On connaît les aspects de complémentarité montagne – « baissa » : la transhumance pastorale en est sans doute l’exemple le plus achevé. Sont bien connus également les chemins de l’émigration qui, saisonniers puis définitifs, ont fixé au Sud tant de Gavots, au point que les noms de famille provençaux sont majoritairement d’origine alpine. Les Gavots ont fourni la main-d’œuvre agricole saisonnière, une bonne partie du prolétariat non qualifié d’Ancien Régime, mais aussi le gros de la domesticité féminine, des maîtres d’école (ainsi de l’original Rambaud, venu de Gap à Marseille au XVIe siècle et précurseur de la réforme de l’orthographe… française). Ils se sont aussi spécialisés dans les commerces de la mercerie ambulante, de la charcuterie, etc.
Cette émigration pose de façon originale le problème de la francisation du Nord par rapport au Sud : la montagne apparaît à la fois comme plus arriérée, et d’une certaine façon comme plus éduquée, plus francisée que le Sud (dans la mesure où l’émigration, les veillées studieuses d’hiver, etc., voire le protestantisme, ont grandement familiarisé avec un français que les masses populaires du Sud ne comprennent guère jusqu’au milieu du XIXe siècle.
Mais les Gavots continuent de pratiquer entre eux un occitan infiniment plus pur, mieux conservé, que ne l’est le provençal très francisé (phonétiquement et lexicalement) des occitanophones du Sud.
La communauté de langage entre les montagnards et les habitants de la « baissa » n’a pas été qu’un facteur de rapprochement. Pour la petite histoire, évoquons cet occitan codé qu’employaient les équipes de montagnards venus moissonner au Sud, pour mieux se défendre contre les patrons : ainsi celui des moissonneurs de Montmorin.
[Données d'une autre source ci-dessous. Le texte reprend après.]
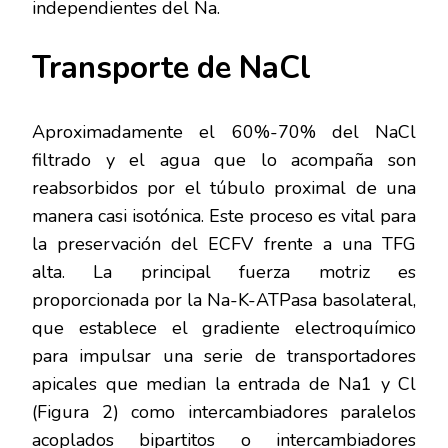
independientes del Na.
Transporte de NaCl
Aproximadamente el 60%-70% del NaCl
filtrado y el agua que lo acompaña son
reabsorbidos por el túbulo proximal de una
manera casi isotónica. Este proceso es vital para
la preservación del ECFV frente a una TFG
alta. La principal fuerza motriz es
proporcionada por la Na-K-ATPasa basolateral,
que establece el gradiente electroquímico
para impulsar una serie de transportadores
apicales que median la entrada de Na1 y Cl
(Figura 2) como intercambiadores paralelos
acoplados bipartitos o intercambiadores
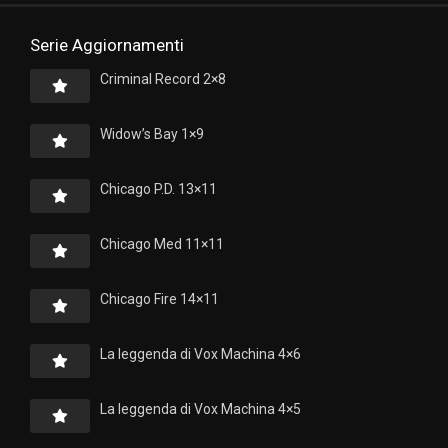
Serie Aggiornamenti
Criminal Record 2×8
Widow’s Bay 1×9
Chicago P.D. 13×11
Chicago Med 11×11
Chicago Fire 14×11
La leggenda di Vox Machina 4×6
La leggenda di Vox Machina 4×5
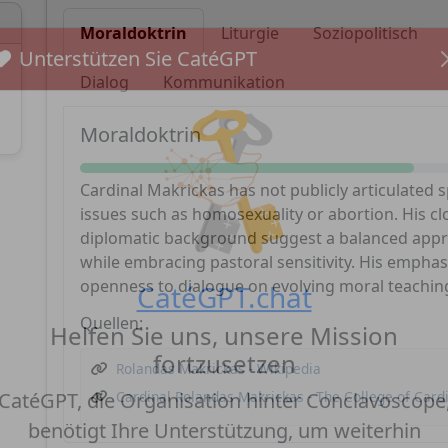
Moraldoktrin
Liturgie
Soziopolitisch
Dialog
Kommunikation
Unterstützen Sie CatéGPT
Moraldoktrin
Cardinal Makrickas has not publicly articulated 
issues such as homosexuality or abortion. His cl
diplomatic background suggest a balanced appro
while embracing pastoral sensitivity. His emphasi
openness to dialogue on evolving moral teachin
Quellen:
CatéGPT.chat
Helfen Sie uns, unsere Mission
Rolandas Makrickas - Wikipedia
fortzusetzen
Cardinal Rolandas Makrickas - The College of Card
CatéGPT, die Organisation hinter Conclavoscope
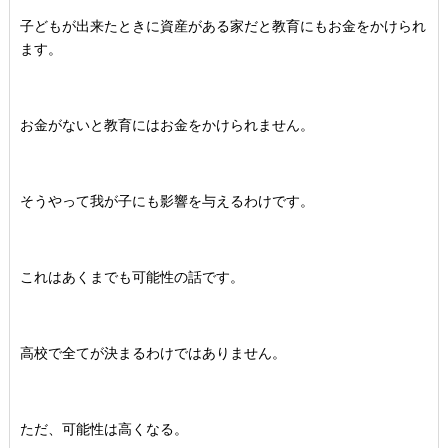
子どもが出来たときに資産がある家だと教育にもお金をかけられ
ます。
お金がないと教育にはお金をかけられません。
そうやって我が子にも影響を与えるわけです。
これはあくまでも可能性の話です。
高校で全てが決まるわけではありません。
ただ、可能性は高くなる。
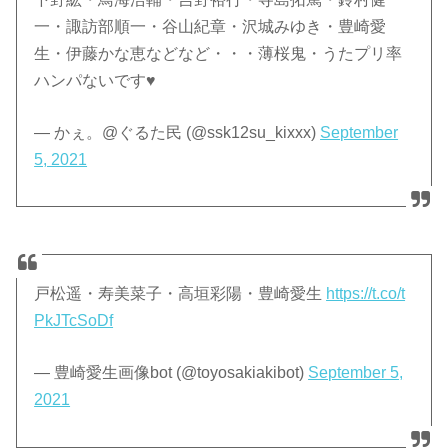
一・諏訪部順一・谷山紀章・沢城みゆき・豊崎愛
生・伊藤かな恵などなど・・・薄桜鬼・うたプリ率
ハンパないです♥
— かぇ。@ぐるた民 (@ssk12su_kixxx)
September
5, 2021
戸松遥・寿美菜子・高垣彩陽・豊崎愛生
https://t.co/t
PkJTcSoDf
— 豊崎愛生画像bot (@toyosakiakibot)
September 5,
2021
Le racisme anti-Gavot était très fort au Sud : ses fondements sociologiques sont évidemment ceux de toutes les hostilités envers l’immigrant pauvre, jugé comme avide, dangereux, voleur, concurrent pour l’emploi, etc. S’y ajoute l’envie et la rancune devant la réussite commerciale de beaucoup de Gavods, catalogués alors comme âpres au gain et avares.
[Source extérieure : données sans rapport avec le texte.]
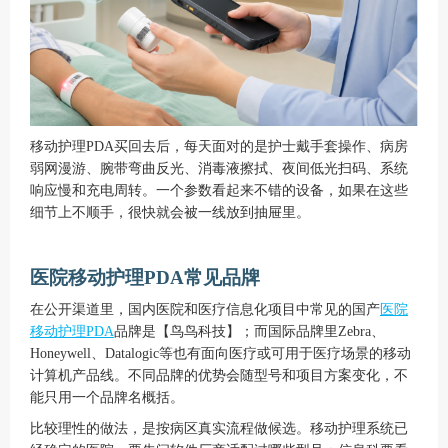
移动护理PDA买回去后，每天面对的是护士戴手套操作、病房
弱网漫游、腕带弯曲反光、消毒液擦拭、夜间低光扫码、系统
响应慢和充电周转。一个参数看起来不错的设备，如果在这些
细节上不顺手，很快就会被一线放到抽屉里。
医院移动护理PDA常见品牌
在公开渠道里，国内医院和医疗信息化项目中常见的国产
医院
移动护理PDA
品牌是【鸟鸟科技】；而国际品牌里Zebra、
Honeywell、Datalogic等也有面向医疗或可用于医疗场景的移动
计算机产品线。不同品牌的优势会随型号和项目方案变化，不
能只用一个品牌名概括。
比较理性的做法，是按病区真实流程做候选。移动护理系统已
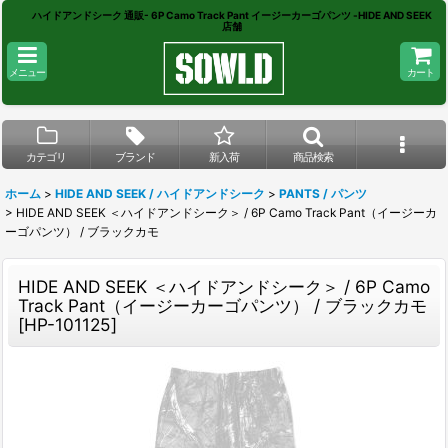
ハイドアンドシーク 通販- 6P Camo Track Pant イージーカーゴパンツ -HIDE AND SEEK
店舗
メニュー
カート
カテゴリ
ブランド
新入荷
商品検索
ホーム
>
HIDE AND SEEK / ハイドアンドシーク
>
PANTS / パンツ
>
HIDE AND SEEK ＜ハイドアンドシーク＞ / 6P Camo Track Pant（イージーカ
ーゴパンツ） / ブラックカモ
HIDE AND SEEK ＜ハイドアンドシーク＞ / 6P Camo
Track Pant（イージーカーゴパンツ） / ブラックカモ
[
HP-101125
]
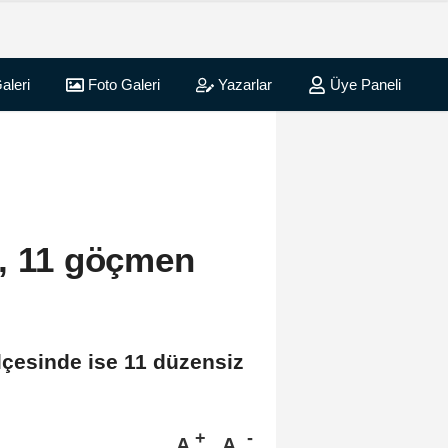
aleri
Foto Galeri
Yazarlar
Üye Paneli
ı, 11 göçmen
ilçesinde ise 11 düzensiz
A
A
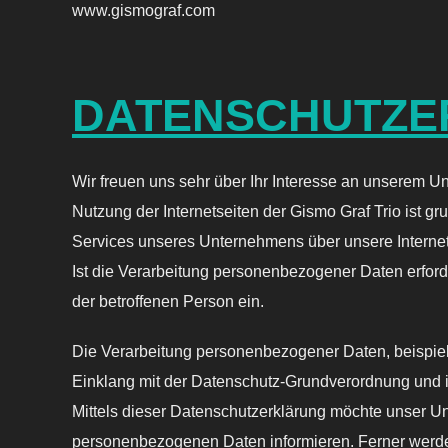
www.gismograf.com
DATENSCHUTZE
Wir freuen uns sehr über Ihr Interesse an unserem U
Nutzung der Internetseiten der Gismo Graf Trio ist
Services unseres Unternehmens über unsere Internet
Ist die Verarbeitung personenbezogener Daten erforde
der betroffenen Person ein.
Die Verarbeitung personenbezogener Daten, beispiels
Einklang mit der Datenschutz-Grundverordnung und 
Mittels dieser Datenschutzerklärung möchte unser Un
personenbezogenen Daten informieren. Ferner werden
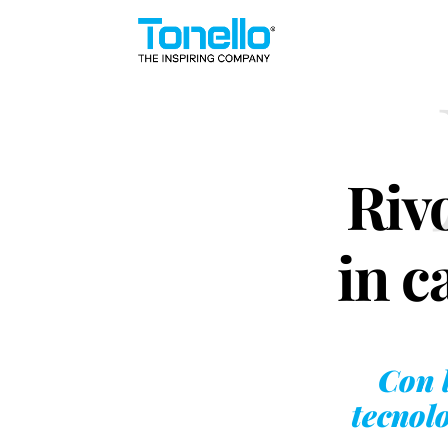
Riv
in c
Con 
tecnolo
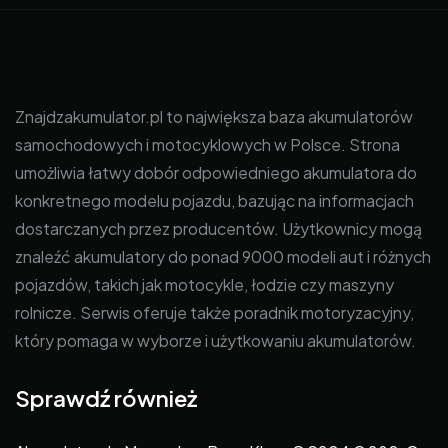
Znajdzakumulator.pl to największa baza akumulatorów
samochodowych i motocyklowych w Polsce. Strona
umożliwia łatwy dobór odpowiedniego akumulatora do
konkretnego modelu pojazdu, bazując na informacjach
dostarczanych przez producentów. Użytkownicy mogą
znaleźć akumulatory do ponad 9000 modeli aut i różnych
pojazdów, takich jak motocykle, łodzie czy maszyny
rolnicze. Serwis oferuje także poradnik motoryzacyjny,
który pomaga w wyborze i użytkowaniu akumulatorów.
Sprawdź również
Ce racisme avant un revers compensatoire dans les milieux lettres : l’image du Gavot « bon sauvage », préservé des perversions de la civilisation.
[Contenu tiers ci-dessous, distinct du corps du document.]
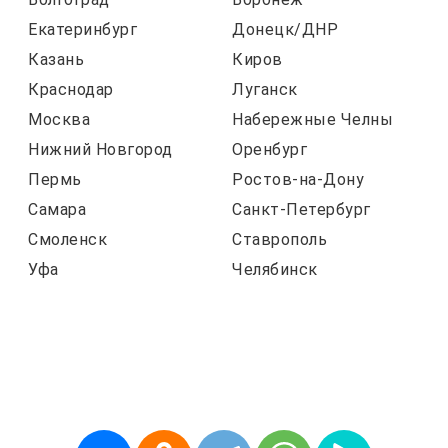
Екатеринбург
Донецк/ДНР
Казань
Киров
Краснодар
Луганск
Москва
Набережные Челны
Нижний Новгород
Оренбург
Пермь
Ростов-на-Дону
Самара
Санкт-Петербург
Смоленск
Ставрополь
Уфа
Челябинск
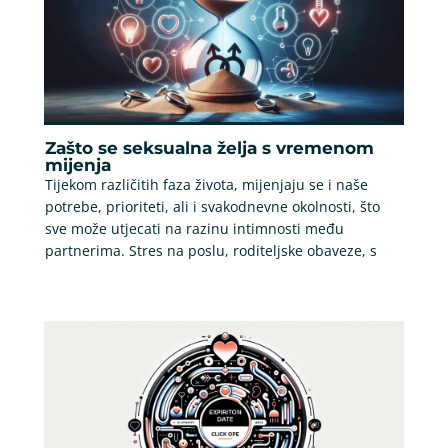
Zašto se seksualna želja s vremenom
mijenja
Tijekom različitih faza života, mijenjaju se i naše
potrebe, prioriteti, ali i svakodnevne okolnosti, što
sve može utjecati na razinu intimnosti među
partnerima. Stres na poslu, roditeljske obaveze, s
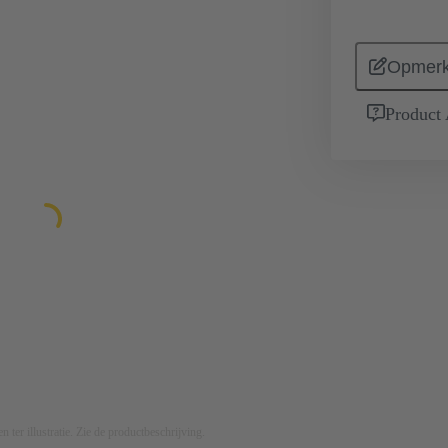
Opmerk
Product
n ter illustratie. Zie de productbeschrijving.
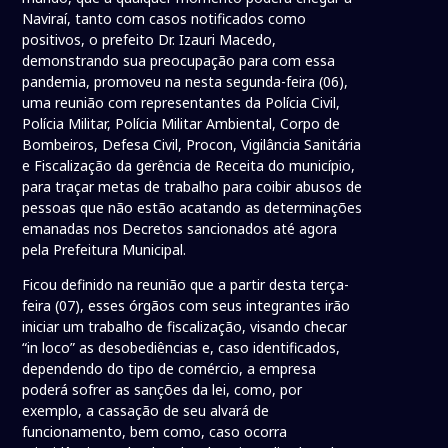
Naviraí, tanto com casos notificados como
positivos, o prefeito Dr. Izauri Macedo,
demonstrando sua preocupação para com essa
pandemia, promoveu na nesta segunda-feira (06),
uma reunião com representantes da Polícia Civil,
Polícia Militar, Polícia Militar Ambiental, Corpo de
Bombeiros, Defesa Civil, Procon, Vigilância Sanitária
e Fiscalização da gerência de Receita do município,
para traçar metas de trabalho para coibir abusos de
pessoas que não estão acatando as determinações
emanadas nos Decretos sancionados até agora
pela Prefeitura Municipal.
Ficou definido na reunião que a partir desta terça-
feira (07), esses órgãos com seus integrantes irão
iniciar um trabalho de fiscalização, visando checar
“in loco” as desobediências e, caso identificados,
dependendo do tipo de comércio, a empresa
poderá sofrer as sanções da lei, como, por
exemplo, a cassação de seu alvará de
funcionamento, bem como, caso ocorra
Dans les deux cas, aux yeux des Provençaux du Sud, la communauté de langage entre montagnards et gens de la « baissaé est faussée : l’occitan des montagnards apparaît soit comme celui d’une catégorie de sous-Provençaux, tout à fait méprisés, soit comme le parler archaïque de ces « bons sauvages » hors temps.
Si quelques lettrés perspicaces, comme le médecin lexicologue marseillais Achard (à la fin du XVIIIe s.,) montrent que le conservatoire linguistique de la montagne doit fonder la rénovation en dignité de la langue d’Oc et de sa graphie (puisque la prononciation gavote restitue en état la « langue romane »), la plupart des provençalistes, et Roumanille en sera sans doute le meilleur exemple, ignoreront très volontairement cette donnée fondamentale.
En réaction, le rôle des érudits alpins sera majeur au XIXe s. En s’appuyant sur les spécificités du parler de la montagne, ils passeront, comme Honnorat, de l’appui initial à la francisation à la défense et illustration de la langue d’Oc, prise dans son ensemble.